A: We are sending a few of our senior members to Toronto this year to challenge the grading, and I will try nanadan along with them. I am mainly interested in their success, and the growth and success of our club in future. As far as personal goals are concerned, mainly I just want to keep training and hopefully improving, although this becomes difficult as I get older and face various physical challenges. I see people like Tsumura-sensei and Asa-sensei who are still actively training into their 80s and I find that inspiring.
In a few years I will retire from my job with Calian and will have more time to devote to kendo. Perhaps at that time I will do more work for CKF.
Q: How was your experience as a Secretary in CKF?
A: I was brought on to the board in 2009 under Okusa-sensei as president. After about a year Wakabayashi-sensei resigned as Secretary and I took over. Since then, I have served under presidents D’Orangeville-sensei, Tizzard-sensei and Choi-sensei.
I think most people don’t realize the amount of work done by the executive. The President, Treasurer and Secretary all take on quite a heavy workload. The VPs job is what you make of it, but our current VP Makiko Ara-sensei works very hard at it.
The job of the secretary as I see it is to keep the organization running smoothly. There is a lot of work in keeping contact with the membership, handling problems with their accounts, organizing gradings, dealing with foreigners coming to grade and so forth. I was happy to make a contribution, but it was time to hand over the job to another person. Patrick Suen has taken over and he will do an excellent job.
For now, I will keep the job as chair of the Kendo Written Examination Committee, so people are not entirely rid of me yet.
Q: As a secretary and one kendoka in Canada, did you experience/see any changes?
A: Under Okusa-sensei we completely revised the by-law under which the organization operates. The key change which I insisted strongly on was the introduction of electing the board of directors. Previously the board had been selected by the previous board along with senior sensei. I wanted to see a more democratic, transparent process. I believe that this change has led to a more active board that is working hard to improve the organization.
Starting with Okusa-sensei and continuing with D’Orangeville-sensei, we upgraded the grading policy. Largely at D’Orangeville-sensei’s insistence, we introduced written exams for up to godan. Our written exams are different from Japan’s in that there is no book of correct answers available: we expect people to do a little research and answer the questions based on their own understanding. In this way they can learn a little more deeply about the art that they are studying.
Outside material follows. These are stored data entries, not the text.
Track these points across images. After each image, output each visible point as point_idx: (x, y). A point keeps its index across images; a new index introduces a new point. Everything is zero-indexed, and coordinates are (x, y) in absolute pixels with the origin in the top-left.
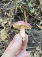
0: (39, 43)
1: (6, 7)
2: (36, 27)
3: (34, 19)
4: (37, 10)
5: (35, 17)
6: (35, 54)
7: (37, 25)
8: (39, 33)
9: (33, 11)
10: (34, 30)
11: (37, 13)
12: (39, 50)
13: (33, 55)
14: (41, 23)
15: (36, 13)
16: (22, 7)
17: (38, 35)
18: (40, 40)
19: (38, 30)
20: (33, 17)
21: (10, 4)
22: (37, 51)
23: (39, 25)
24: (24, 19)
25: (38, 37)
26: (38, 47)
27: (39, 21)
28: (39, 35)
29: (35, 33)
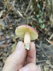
0: (49, 57)
1: (17, 23)
2: (46, 42)
3: (44, 35)
4: (47, 26)
5: (45, 33)
6: (45, 67)
7: (47, 40)
8: (49, 48)
9: (43, 27)
11: (47, 29)
12: (49, 63)
13: (43, 68)
14: (51, 38)
15: (46, 29)
17: (48, 50)
18: (50, 54)
19: (48, 45)
20: (43, 32)
21: (22, 20)
23: (48, 40)
25: (48, 51)
26: (48, 61)
27: (49, 36)
29: (45, 48)
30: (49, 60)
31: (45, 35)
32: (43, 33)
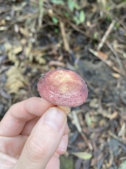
0: (97, 90)
1: (18, 14)
2: (90, 56)
3: (84, 38)
4: (90, 16)
5: (87, 33)
6: (87, 116)
7: (91, 51)
8: (97, 69)
9: (82, 18)
10: (85, 62)
11: (92, 23)
12: (96, 106)
13: (84, 118)
14: (101, 45)
15: (88, 24)
16: (54, 12)
17: (95, 74)
18: (99, 84)
19: (94, 63)
20: (82, 32)
21: (27, 5)
22: (91, 108)
23: (96, 50)
24: (62, 38)
25: (94, 77)
26: (95, 100)
27: (97, 42)
28: (97, 72)
29: (86, 70)
30: (97, 97)
31: (88, 39)
32: (83, 35)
Under Choi-sensei, the organization is modernizing and moving towards recognition as the National Sporting Organization (NSO) for kendo, iaido and jodo in Canada. Not only is this potentially going to result in some government funding, but it is resulting in necessary changes for these times. Instructors must have certifications and background checks, and sound policies in place to deal with all the issues that other sports deal with.
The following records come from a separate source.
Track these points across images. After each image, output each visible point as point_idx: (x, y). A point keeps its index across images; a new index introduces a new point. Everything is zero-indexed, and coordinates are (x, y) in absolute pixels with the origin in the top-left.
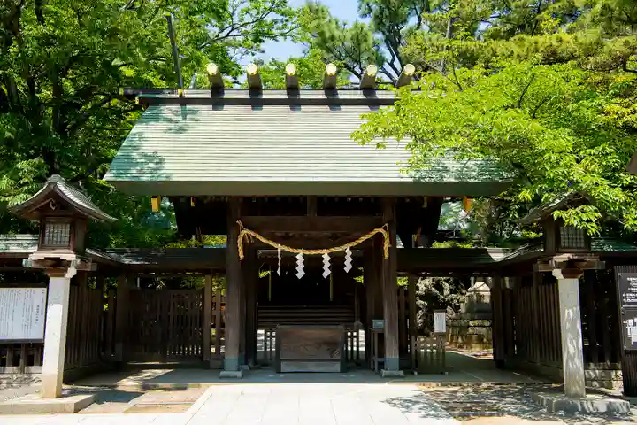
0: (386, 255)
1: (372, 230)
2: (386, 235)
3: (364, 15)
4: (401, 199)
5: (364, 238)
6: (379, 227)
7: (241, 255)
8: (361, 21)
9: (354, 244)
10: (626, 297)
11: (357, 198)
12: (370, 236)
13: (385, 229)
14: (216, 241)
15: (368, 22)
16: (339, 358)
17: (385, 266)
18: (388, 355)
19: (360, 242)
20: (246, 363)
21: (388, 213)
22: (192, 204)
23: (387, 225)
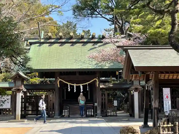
0: (97, 86)
1: (94, 79)
2: (97, 80)
7: (59, 86)
9: (89, 82)
11: (89, 72)
17: (97, 89)
18: (98, 112)
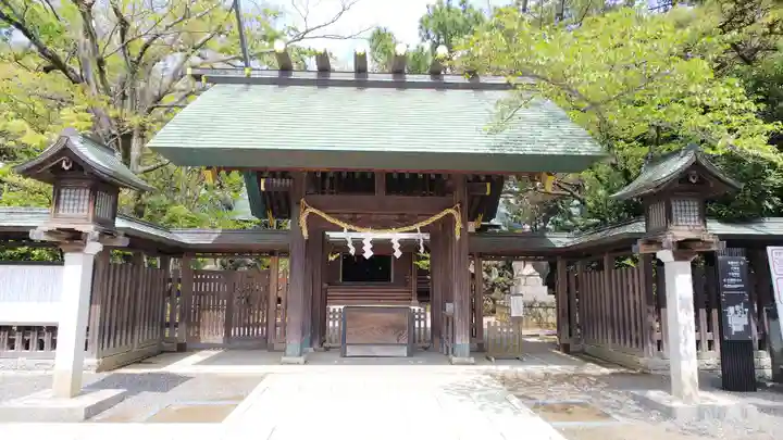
0: (458, 237)
1: (443, 210)
2: (458, 217)
5: (434, 218)
6: (450, 207)
7: (305, 233)
9: (424, 224)
10: (727, 283)
11: (429, 175)
12: (441, 216)
13: (456, 209)
16: (406, 342)
17: (455, 248)
18: (458, 342)
19: (429, 222)
20: (311, 345)
21: (460, 194)
23: (458, 205)
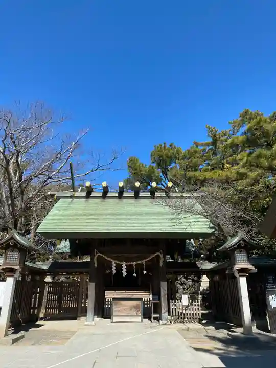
0: (161, 265)
1: (155, 253)
2: (161, 256)
3: (153, 162)
4: (167, 240)
5: (151, 257)
6: (158, 251)
7: (96, 265)
8: (152, 165)
9: (147, 260)
10: (268, 286)
12: (154, 256)
13: (161, 253)
14: (87, 259)
15: (155, 165)
16: (140, 315)
17: (160, 270)
18: (163, 314)
19: (149, 259)
21: (162, 245)
22: (77, 242)
23: (161, 251)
Finally, we have moved away from the old membership system. It was written by a volunteer and served us for a long time but was aging and badly in need of replacement. The maintenance of this system formed a great deal of my work, and so switching to the new system was the ideal opportunity to pass the torch. Suen-sensei was instrumental in developing the new system and he will carry it forward as the new Secretary.
I think the board of directors we have today is very solid. Every person there is working hard to make the organization serve its members better. I wish them the best of luck as they move forward with their ambitious agenda.